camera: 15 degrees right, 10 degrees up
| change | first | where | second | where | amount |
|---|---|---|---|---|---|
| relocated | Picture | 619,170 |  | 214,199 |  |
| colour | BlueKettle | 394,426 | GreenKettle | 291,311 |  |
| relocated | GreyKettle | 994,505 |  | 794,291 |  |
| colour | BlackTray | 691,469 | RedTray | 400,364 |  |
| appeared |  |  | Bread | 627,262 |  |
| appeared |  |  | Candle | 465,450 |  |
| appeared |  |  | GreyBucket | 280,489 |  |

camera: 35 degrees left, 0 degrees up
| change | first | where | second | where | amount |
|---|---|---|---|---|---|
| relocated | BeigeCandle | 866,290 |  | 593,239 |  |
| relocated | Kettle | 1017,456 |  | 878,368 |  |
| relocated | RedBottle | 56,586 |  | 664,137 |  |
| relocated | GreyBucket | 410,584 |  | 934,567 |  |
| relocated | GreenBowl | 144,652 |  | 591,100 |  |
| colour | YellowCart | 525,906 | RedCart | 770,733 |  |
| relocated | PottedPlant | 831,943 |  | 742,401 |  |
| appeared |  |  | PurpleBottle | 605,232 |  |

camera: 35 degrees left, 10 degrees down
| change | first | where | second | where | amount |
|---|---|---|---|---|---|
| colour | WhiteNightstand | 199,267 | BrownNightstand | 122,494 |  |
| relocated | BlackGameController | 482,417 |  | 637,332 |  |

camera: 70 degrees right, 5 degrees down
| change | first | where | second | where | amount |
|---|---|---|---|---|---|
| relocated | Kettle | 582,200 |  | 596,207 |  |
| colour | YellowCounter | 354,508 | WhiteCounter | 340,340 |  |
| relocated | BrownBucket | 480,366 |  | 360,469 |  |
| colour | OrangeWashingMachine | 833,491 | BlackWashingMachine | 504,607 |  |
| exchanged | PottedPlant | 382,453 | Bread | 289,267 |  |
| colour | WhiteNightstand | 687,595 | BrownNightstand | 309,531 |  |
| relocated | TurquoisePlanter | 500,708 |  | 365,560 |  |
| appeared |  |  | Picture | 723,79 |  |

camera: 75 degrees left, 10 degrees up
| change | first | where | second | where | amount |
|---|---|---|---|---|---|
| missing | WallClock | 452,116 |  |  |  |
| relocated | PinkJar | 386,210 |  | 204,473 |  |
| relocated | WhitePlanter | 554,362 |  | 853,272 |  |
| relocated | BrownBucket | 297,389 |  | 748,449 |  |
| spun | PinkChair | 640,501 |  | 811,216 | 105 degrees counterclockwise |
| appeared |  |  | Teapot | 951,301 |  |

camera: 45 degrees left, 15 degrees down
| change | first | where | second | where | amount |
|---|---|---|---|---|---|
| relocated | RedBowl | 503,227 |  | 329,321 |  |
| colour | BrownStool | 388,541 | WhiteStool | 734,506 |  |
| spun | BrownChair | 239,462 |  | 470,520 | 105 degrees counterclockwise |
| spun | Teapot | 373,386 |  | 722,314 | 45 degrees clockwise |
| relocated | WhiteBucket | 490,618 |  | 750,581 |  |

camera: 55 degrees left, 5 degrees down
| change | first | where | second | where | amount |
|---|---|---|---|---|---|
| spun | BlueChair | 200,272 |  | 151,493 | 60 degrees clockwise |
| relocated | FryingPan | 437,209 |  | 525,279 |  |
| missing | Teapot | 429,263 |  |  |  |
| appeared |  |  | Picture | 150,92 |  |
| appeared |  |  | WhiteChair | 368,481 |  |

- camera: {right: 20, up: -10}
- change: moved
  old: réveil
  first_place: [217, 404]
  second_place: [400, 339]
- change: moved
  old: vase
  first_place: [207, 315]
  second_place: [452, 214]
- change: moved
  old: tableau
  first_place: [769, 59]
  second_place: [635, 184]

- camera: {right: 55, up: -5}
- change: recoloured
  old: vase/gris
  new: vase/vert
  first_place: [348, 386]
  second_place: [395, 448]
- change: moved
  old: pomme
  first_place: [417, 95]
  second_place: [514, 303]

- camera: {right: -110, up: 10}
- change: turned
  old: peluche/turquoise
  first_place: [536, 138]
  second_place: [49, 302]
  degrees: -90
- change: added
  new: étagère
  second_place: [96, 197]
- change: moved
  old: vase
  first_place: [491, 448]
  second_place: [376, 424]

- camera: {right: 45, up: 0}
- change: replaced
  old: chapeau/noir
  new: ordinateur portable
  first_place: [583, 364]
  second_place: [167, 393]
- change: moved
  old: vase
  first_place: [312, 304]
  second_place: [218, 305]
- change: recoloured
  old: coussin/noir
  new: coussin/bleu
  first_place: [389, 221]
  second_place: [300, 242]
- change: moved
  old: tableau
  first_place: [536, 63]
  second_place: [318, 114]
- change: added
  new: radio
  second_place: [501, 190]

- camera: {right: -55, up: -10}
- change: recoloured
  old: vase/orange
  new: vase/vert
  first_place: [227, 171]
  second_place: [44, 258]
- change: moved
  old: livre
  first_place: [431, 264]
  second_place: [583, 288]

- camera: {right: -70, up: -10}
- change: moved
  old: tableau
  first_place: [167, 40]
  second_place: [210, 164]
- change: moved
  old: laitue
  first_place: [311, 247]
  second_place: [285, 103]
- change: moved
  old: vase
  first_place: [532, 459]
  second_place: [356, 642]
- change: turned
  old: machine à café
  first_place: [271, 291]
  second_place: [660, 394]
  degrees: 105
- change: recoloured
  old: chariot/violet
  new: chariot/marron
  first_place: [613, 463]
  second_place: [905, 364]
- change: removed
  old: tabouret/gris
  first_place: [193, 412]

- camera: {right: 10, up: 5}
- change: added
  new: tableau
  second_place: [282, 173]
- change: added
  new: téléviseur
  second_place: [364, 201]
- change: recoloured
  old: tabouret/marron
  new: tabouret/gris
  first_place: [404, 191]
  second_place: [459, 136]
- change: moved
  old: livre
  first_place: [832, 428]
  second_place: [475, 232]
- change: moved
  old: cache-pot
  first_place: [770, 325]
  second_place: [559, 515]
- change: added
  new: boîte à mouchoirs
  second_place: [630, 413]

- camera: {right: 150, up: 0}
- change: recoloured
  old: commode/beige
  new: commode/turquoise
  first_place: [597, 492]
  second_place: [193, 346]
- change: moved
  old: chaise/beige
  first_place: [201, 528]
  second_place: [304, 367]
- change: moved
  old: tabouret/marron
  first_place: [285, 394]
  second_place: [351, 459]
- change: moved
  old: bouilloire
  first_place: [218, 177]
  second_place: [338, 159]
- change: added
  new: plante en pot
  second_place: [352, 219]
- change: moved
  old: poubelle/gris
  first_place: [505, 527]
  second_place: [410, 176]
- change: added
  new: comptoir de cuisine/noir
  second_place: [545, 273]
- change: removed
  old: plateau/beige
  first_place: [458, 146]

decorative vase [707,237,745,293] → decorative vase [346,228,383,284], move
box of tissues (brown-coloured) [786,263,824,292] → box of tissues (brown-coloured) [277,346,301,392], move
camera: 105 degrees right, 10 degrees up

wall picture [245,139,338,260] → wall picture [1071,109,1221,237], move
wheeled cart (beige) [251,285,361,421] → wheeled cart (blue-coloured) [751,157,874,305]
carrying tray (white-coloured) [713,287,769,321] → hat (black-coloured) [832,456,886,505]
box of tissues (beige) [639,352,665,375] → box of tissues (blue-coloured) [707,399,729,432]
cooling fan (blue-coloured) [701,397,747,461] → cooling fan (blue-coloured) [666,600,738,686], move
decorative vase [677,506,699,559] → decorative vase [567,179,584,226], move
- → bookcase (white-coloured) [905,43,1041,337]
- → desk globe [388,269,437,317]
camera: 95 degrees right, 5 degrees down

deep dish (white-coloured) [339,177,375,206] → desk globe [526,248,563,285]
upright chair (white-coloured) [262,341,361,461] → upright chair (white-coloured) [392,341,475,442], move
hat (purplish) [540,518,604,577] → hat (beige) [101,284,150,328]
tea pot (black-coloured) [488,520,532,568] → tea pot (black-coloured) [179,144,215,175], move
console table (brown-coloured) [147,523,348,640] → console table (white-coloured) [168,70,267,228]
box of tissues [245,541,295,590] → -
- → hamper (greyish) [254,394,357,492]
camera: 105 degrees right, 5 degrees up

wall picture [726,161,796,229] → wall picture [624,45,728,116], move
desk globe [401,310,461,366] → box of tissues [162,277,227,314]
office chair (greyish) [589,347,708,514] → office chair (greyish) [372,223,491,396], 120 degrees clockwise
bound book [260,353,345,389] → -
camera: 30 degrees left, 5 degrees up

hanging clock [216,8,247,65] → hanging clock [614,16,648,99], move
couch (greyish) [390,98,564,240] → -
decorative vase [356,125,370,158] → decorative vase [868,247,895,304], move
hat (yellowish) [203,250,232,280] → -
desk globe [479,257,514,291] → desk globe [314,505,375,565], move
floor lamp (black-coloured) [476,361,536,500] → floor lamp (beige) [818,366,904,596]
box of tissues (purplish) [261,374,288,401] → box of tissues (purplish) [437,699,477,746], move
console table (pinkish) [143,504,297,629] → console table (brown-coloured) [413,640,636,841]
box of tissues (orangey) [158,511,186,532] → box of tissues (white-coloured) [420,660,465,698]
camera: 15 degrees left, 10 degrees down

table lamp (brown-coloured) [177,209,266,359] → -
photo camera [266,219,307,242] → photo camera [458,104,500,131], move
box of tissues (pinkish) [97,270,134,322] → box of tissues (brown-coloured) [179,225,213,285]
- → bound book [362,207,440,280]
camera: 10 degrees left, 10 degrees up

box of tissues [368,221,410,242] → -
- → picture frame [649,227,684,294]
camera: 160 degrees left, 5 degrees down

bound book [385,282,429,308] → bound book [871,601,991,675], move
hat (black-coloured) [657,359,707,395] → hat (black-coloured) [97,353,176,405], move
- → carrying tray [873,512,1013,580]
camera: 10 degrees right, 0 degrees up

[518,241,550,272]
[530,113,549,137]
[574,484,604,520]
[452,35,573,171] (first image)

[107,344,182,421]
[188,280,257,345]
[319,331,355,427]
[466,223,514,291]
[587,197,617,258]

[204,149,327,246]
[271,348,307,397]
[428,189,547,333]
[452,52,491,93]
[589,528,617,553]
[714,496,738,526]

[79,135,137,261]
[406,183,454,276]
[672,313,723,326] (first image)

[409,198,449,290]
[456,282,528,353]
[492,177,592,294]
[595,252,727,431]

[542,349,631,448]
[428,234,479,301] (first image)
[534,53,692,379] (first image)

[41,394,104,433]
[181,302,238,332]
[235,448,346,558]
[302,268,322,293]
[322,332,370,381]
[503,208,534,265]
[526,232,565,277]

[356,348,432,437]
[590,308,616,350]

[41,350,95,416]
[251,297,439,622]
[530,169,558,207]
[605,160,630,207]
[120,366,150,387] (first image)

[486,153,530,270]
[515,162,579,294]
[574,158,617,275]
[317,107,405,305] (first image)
+ + + + + + +
**Problem details:**
Beginning of the records through the line with "Candle | 465,450": return that span exactly and stop there.

**Completed exercise:**
camera: 15 degrees right, 10 degrees up
| change | first | where | second | where | amount |
|---|---|---|---|---|---|
| relocated | Picture | 619,170 |  | 214,199 |  |
| colour | BlueKettle | 394,426 | GreenKettle | 291,311 |  |
| relocated | GreyKettle | 994,505 |  | 794,291 |  |
| colour | BlackTray | 691,469 | RedTray | 400,364 |  |
| appeared |  |  | Bread | 627,262 |  |
| appeared |  |  | Candle | 465,450 |  |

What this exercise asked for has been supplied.